Es interesante analizar que el derecho español se rige por el ius sanguinis, siendo el ius solis subsidiario de aquel. ¿Qué significa esto? Que se reconoce a los españoles de origen por llevar sangre española, dicho vulgarmente. Estos adquieren la nacionalidad de manera inmediata y casi automática. También puede ser por adopción. Esto es la nacionalidad de origen. Por ello que no todo extranjero que nace en suelo español es automáticamente español, sólo si es hijo o hija de españoles.
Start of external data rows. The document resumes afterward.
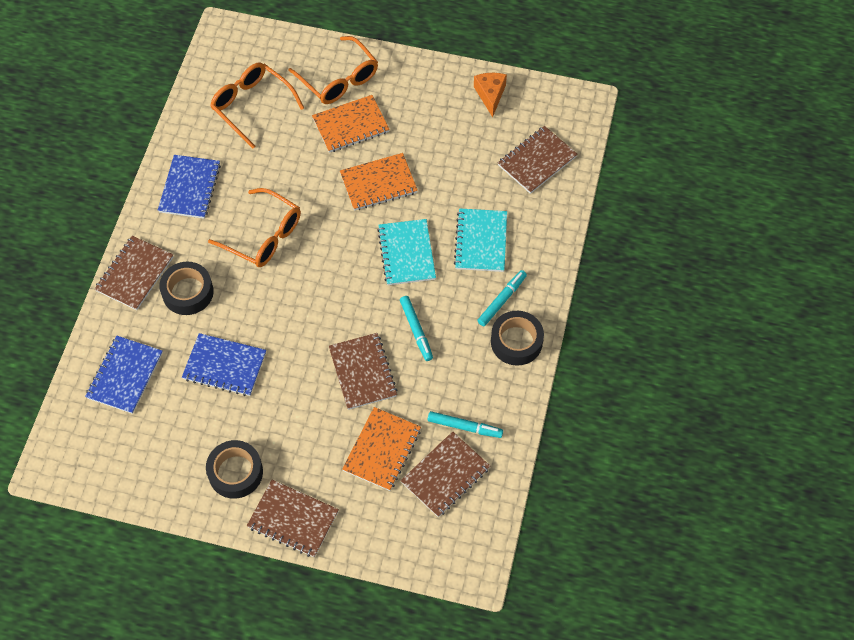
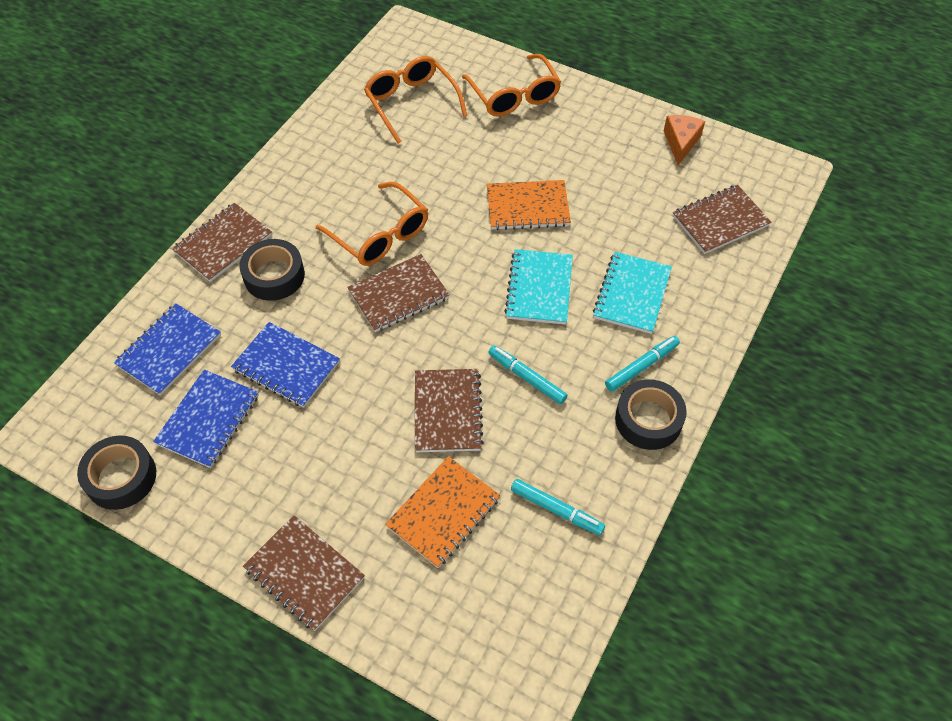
camera: 15 degrees right, 5 degrees down
blue notebook [158,155,221,219] -> blue notebook moved to [153,370,259,468]
black tape [206,440,263,499] -> black tape moved to [77,436,156,510]
orange notebook [312,95,390,153] -> none
turquoise marker [400,296,433,361] -> turquoise marker turned 135 degrees clockwise [488,345,567,404]
brown notebook [400,431,490,517] -> brown notebook moved to [347,254,450,332]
Existe una figura interesante y es la presunción de nacionalidad, en los que ambos padres deben ser de uno de los siguientes países: Argentina, Bolivia, Brasil, Cabo Verde, Colombia, Costa Rica, Cuba, Guinea Bissau, Panamá, Paraguay, Perú, Portugal, Santo Tomé y Príncipe y Uruguay, de hijos nacidos en suelo español que no se han inscrito en el registro consular correspondiente, carecen de nacionalidad y naturalmente de la española. Por indefinición de la nacionalidad del recién nacido o nacida y por derecho universal, el estado español le reconoce presuntamente la nacionalidad española.

Existen otras formas de adquirirla, y es por solicitud del interesado. Esta puede ser: por opción (de origen por los mayores de edad adoptados), por carta de naturaleza, por residencia (la mayoría de solicitudes son realizadas por esta vía), por ascendencia Sefardí (hasta 2019).
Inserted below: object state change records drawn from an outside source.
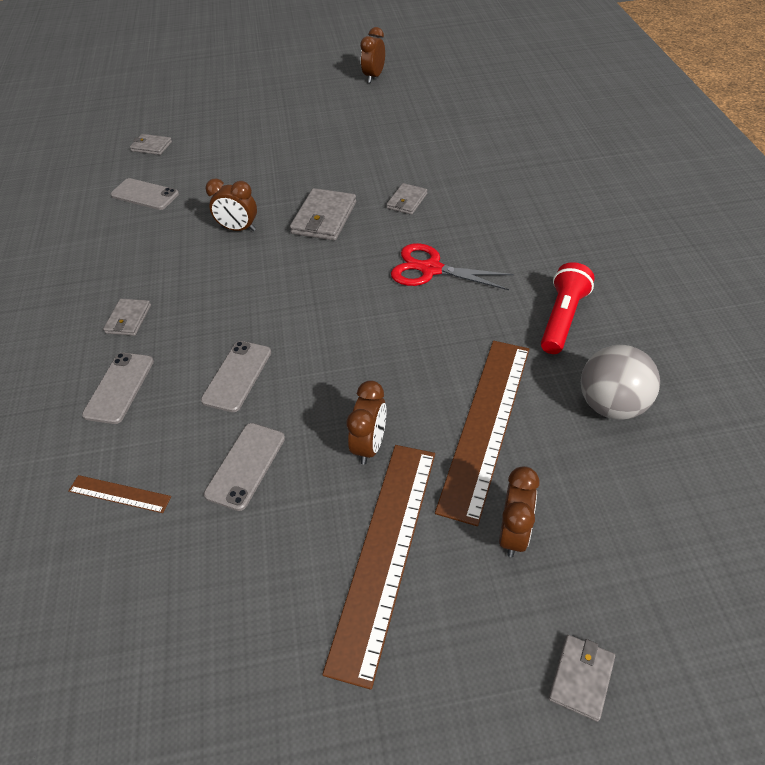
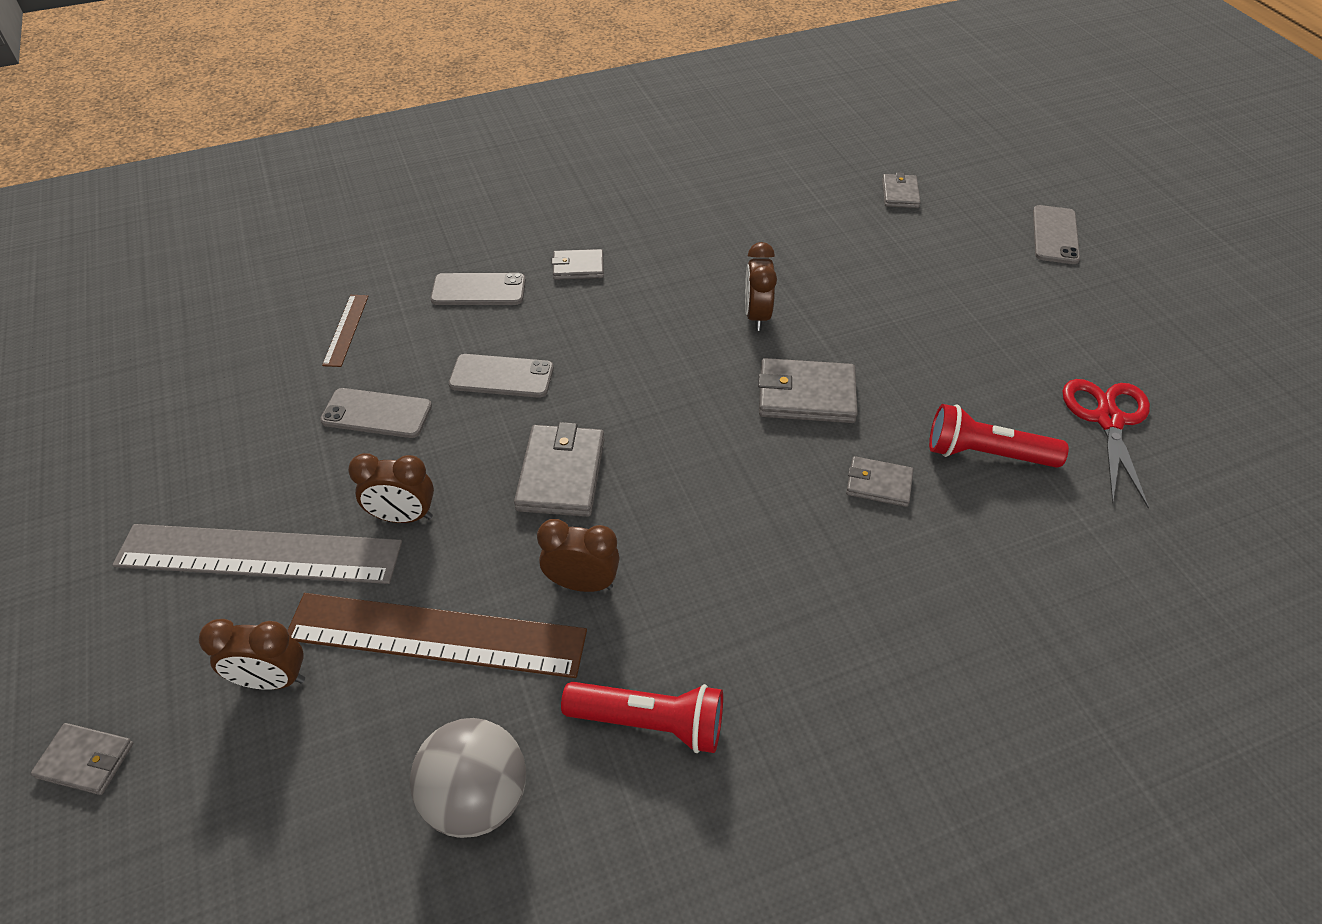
camera: 75 degrees right, 0 degrees up
grey phone [110,178,179,210] -> grey phone moved to [1033,205,1080,264]
brown ruler [322,445,435,690] -> grey ruler [112,524,402,584]
brown clock [360,27,385,83] -> brown clock moved to [537,519,620,592]
red scissors [391,243,514,290] -> red scissors moved to [1063,379,1150,508]
none -> grey wallet [514,422,605,517]
none -> red flashlight [929,404,1069,468]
Por ser la más solicitada vamos a desarrollar los requisitos de la solicitud de nacionalidad por residencia.

¿Qué requisitos debe cumplir la persona que desee solicitarla? Los extranjeros pueden solicitar la nacionalidad española por residencia después de permanecer en España durante un plazo de, generalmente, 10 años. Este plazo puede reducirse a cinco, dos o un año, según los casos. El Código Civil establece desde 2002 que la residencia del extranjero en España debe ser «legal, continuada e inmediatamente anterior a la petición».
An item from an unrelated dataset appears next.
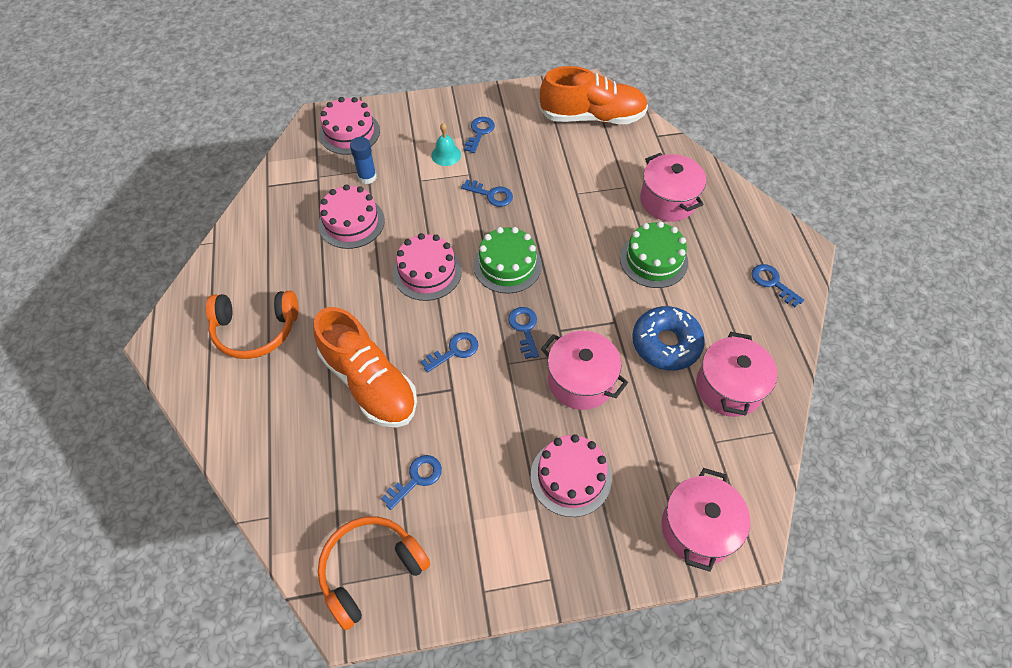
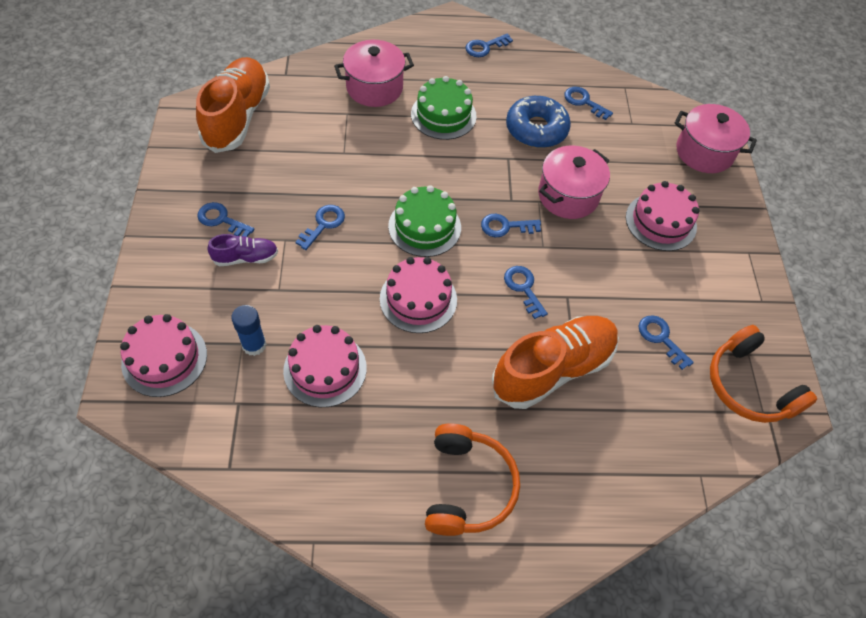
camera: 85 degrees left, 0 degrees up
turquoise bell [431,123,461,166] -> purple shoe [207,234,278,266]
pink pot [696,332,777,417] -> blue key [564,87,613,120]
Además, el solicitante debe acreditar «suficiente grado de integración en la sociedad española». El plazo de tiempo de residencia de diez años, con carácter general, se reduce a cinco para las personas que tengan la condición refugiados. A dos para los nacionales de origen de países iberoamericanos, Andorra, Filipinas, Guinea Ecuatorial, Portugal o sefardíes. A uno para los nacidos en España, para los que no ejercieron la facultad de optar, los que hayan estado sujeto legalmente a la tutela, guarda o acogimiento de un ciudadano o institución españoles durante dos años consecutivos. También los que al tiempo de la solicitud llevasen un año casados con españoles y no estuvieran separados, los viudos de españoles, si a la muerte del cónyuge no estuvieran separados y los nacido fuera de España con padres o abuelos que hubieran sido españoles de origen.